Page-level text extractions:
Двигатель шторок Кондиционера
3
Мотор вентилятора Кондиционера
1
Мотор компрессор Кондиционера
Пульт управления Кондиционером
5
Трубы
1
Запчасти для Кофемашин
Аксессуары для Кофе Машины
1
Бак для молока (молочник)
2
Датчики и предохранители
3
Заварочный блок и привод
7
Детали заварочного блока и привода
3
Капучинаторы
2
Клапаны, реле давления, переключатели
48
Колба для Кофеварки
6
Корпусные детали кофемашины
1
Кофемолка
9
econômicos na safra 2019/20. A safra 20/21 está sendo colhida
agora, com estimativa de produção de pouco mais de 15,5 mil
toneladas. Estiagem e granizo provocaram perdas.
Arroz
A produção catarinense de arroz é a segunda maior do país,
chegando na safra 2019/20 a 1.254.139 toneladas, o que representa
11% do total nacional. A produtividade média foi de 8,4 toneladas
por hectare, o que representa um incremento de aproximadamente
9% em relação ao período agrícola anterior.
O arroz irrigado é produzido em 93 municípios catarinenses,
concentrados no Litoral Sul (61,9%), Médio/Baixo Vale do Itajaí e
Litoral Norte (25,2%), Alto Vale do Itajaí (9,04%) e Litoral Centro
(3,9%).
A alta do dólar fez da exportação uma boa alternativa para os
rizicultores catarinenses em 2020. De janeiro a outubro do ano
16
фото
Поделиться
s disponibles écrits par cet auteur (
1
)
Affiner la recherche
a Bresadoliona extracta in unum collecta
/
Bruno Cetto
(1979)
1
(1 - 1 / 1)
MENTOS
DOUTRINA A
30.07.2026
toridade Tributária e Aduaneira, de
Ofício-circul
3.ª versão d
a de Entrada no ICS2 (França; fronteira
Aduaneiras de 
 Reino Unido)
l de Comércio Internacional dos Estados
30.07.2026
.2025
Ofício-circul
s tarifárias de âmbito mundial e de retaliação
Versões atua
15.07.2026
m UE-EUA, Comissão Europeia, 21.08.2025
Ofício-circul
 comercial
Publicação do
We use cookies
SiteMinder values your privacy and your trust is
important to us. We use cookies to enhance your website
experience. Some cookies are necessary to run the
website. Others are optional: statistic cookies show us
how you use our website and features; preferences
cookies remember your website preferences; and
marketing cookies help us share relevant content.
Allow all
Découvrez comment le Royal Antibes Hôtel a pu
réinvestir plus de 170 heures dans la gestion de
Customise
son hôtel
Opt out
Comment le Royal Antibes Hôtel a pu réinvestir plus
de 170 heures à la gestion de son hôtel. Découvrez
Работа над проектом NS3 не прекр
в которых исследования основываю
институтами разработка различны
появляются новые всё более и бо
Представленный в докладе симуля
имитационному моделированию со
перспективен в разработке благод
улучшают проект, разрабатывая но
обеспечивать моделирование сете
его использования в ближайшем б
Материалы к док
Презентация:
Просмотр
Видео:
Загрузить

==

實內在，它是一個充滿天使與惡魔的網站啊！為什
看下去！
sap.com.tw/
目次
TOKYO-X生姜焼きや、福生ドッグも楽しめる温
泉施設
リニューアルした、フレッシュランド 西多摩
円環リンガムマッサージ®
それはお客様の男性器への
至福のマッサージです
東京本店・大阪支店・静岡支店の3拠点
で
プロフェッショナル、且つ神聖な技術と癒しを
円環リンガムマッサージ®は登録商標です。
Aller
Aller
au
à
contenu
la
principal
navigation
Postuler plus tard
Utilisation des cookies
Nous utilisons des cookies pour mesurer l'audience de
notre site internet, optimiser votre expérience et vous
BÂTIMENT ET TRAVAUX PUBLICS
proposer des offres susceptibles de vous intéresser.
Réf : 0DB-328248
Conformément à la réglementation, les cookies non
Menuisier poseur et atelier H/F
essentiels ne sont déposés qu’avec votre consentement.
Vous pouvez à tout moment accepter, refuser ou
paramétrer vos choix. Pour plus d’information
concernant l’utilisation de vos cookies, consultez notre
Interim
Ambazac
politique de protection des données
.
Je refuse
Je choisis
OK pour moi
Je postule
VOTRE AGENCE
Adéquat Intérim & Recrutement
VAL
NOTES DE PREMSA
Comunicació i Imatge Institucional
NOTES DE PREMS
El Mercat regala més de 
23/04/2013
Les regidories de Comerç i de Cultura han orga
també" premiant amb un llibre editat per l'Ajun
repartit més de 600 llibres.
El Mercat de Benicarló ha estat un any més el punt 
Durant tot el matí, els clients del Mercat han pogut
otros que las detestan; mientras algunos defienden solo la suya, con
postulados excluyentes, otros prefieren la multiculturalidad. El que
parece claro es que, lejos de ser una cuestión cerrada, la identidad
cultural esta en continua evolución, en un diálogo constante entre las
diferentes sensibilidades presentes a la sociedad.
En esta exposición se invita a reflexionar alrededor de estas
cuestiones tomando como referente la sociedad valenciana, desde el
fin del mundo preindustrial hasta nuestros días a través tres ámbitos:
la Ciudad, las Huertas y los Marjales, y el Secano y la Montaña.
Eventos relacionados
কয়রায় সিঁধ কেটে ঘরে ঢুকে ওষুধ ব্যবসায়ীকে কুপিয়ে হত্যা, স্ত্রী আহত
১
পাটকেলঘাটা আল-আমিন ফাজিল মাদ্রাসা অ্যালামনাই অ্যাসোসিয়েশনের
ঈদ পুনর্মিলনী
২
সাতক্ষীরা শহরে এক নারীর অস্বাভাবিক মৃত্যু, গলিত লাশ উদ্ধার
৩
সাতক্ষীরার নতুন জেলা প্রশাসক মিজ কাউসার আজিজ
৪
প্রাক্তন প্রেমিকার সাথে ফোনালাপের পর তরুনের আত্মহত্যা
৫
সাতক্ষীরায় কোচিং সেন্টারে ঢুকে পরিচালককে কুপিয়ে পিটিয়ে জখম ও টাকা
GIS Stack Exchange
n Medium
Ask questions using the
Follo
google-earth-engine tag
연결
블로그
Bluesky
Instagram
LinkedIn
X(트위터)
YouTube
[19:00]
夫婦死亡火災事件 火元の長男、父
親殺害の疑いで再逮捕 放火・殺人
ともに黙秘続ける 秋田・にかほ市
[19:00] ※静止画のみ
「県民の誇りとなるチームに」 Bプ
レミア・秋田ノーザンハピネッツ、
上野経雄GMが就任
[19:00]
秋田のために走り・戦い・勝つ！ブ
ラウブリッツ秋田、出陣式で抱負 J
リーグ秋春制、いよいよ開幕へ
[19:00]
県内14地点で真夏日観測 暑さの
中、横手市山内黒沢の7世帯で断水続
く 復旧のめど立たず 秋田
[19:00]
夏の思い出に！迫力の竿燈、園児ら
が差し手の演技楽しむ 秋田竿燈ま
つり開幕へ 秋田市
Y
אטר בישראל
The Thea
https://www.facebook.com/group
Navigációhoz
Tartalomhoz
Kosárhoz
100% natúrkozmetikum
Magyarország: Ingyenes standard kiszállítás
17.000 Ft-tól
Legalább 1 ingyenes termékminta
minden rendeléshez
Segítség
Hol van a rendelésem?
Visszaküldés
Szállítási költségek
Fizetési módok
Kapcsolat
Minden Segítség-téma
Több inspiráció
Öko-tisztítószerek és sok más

• INSTRUCTIONS FOR THE TASK: Your answer must be one number: the count of lines in the entries that contain the string "Royal".

• PROBLEM SOLUTION: 2